F.4 Maths probability(2)

Question 1
The probability that Henry takes one draw only
= Pr(Henry does not need the 2nd draw which is the 3rd draw in total)
= Pr(The drawing will finish before the 3rd draw)
= Pr(the final draw is the 1st draw) + Pr(the final draw is the 2nd draw)
= Pr(Henry gets the blue ball in the 1st draw) + Pr(John gets the blue ball in the 2nd draw which is his 1st draw)
= Pr(Henry gets the blue ball in the 1st draw) + Pr(Henry cannot get the blue ball in the 1st draw but John gets the blue ball in the 2nd draw which is his 1st draw)
= 1/9 + (8/9)×(1/8)
= 1/9 + 1/9
= 2/9

Question 2
The understanding in English is very important this time.
What is the meaning of "4 cars are not parked next to each other"?

Do you regard
[X] [X] [ ] [X] [X] [ ] [ ]
as 4 cars parked next to each other?

Interpretation 1
The only situation for 4 cars not parked next to each other is this:
[X] [ ] [X] [ ] [X] [ ] [X]

That is, the occupied places must be the 1st, 3rd, 5th and 7th.

The required probability is
　₄P₄ / ₇P₄
= 4! / (7! / 3!)
= (4 × 3 × 2 × 1) / (7 × 6 × 5 × 4)
= 1/35

Interpretation 2
The situations for 4 cars parked next to each other include these cases:
[X] [X] [X] [X] [ ] [ ] [ ]
[ ] [X] [X] [X] [X] [ ] [ ]
[ ] [ ] [X] [X] [X] [X] [ ]
[ ] [ ] [ ] [X] [X] [X] [X]

Then, the situations for 4 cars not parked next to each other are those other than the above cases.

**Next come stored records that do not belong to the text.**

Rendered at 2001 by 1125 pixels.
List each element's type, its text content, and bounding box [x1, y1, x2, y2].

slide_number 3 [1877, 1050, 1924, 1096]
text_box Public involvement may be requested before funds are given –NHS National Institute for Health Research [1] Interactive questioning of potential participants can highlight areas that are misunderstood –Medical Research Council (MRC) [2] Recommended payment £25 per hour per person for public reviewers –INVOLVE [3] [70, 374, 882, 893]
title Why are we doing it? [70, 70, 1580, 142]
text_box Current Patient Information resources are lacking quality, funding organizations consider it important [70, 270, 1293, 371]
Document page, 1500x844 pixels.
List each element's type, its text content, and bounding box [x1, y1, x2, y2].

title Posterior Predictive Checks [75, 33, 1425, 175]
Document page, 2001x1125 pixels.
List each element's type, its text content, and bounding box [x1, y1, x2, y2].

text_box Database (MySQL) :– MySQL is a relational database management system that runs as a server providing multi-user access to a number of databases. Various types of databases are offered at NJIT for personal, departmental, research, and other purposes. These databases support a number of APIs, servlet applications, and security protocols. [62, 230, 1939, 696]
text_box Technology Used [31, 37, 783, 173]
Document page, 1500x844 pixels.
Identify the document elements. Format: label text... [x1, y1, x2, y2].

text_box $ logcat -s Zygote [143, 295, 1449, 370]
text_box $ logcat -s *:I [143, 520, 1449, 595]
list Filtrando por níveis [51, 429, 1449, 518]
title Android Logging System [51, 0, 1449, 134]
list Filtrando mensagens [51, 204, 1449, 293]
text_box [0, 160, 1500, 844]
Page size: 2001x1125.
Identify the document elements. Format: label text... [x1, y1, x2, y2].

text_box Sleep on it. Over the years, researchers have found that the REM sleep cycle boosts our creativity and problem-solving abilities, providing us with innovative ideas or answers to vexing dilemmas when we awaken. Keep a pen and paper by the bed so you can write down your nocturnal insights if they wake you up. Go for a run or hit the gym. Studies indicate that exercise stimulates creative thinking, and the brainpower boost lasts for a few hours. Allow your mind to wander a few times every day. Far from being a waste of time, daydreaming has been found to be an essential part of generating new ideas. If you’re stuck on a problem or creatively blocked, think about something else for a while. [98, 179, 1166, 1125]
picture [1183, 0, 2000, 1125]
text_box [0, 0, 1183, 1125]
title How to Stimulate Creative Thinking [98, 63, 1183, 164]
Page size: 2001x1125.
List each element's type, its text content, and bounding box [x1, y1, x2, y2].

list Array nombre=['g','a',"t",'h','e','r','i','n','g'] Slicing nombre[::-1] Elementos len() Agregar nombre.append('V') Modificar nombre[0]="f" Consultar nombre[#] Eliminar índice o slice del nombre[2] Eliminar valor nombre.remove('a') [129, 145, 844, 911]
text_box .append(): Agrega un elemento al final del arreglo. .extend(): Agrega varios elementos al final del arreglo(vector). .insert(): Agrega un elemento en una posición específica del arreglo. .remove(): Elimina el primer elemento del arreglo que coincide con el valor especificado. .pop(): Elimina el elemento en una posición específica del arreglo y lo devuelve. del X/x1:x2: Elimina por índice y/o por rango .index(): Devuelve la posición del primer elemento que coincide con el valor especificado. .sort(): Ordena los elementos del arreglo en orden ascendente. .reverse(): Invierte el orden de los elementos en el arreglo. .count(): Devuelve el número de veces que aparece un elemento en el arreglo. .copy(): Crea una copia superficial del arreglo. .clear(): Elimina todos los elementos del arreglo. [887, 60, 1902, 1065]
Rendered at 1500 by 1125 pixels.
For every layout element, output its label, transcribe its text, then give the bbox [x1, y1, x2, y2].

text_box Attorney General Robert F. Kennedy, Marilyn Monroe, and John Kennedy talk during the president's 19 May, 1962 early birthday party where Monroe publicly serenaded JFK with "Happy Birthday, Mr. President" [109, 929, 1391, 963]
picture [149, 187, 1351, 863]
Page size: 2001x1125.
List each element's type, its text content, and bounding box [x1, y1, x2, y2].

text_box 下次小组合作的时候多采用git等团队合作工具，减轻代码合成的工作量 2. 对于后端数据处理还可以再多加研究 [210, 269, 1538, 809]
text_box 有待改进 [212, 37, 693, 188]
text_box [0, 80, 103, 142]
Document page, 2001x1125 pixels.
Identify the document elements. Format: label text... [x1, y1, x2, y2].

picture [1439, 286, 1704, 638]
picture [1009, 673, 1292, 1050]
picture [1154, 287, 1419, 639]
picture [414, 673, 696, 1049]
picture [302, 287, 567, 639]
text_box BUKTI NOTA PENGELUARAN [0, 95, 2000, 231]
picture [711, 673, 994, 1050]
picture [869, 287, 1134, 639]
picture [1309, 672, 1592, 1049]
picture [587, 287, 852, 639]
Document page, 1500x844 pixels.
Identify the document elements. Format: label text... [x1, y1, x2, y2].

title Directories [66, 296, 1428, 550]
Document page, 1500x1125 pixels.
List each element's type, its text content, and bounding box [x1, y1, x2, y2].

The required probability is
　1 - 4 × ₄P₄ / ₇P₄
= 1 - 4 × 4! / (7! / 3!)
= 1 - 4 × (4 × 3 × 2 × 1) / (7 × 6 × 5 × 4)
= 1 - 4 × 1/35
= 1 - 4/35
= 31/35

2014-06-15 08:26:44 補充：
Question 1 補充回答：

題目問亨利只抽一次的機會。

留意抽球的次序：
（１）亨利　（２）約翰　（３）亨利　（４）約翰　．．．

題目要求的情況是亨利只抽一次，即是抽球活動於（１）或（２）之後結束。
這兩個情況也可使亨利不能抽第二次。

你忽略了的是第二個情況，即（１）亨利抽不到藍球，但（２）約翰抽到藍球。
這情況也符合題目要求，即亨利不能抽第二次，亦即只抽一次。

明白嗎？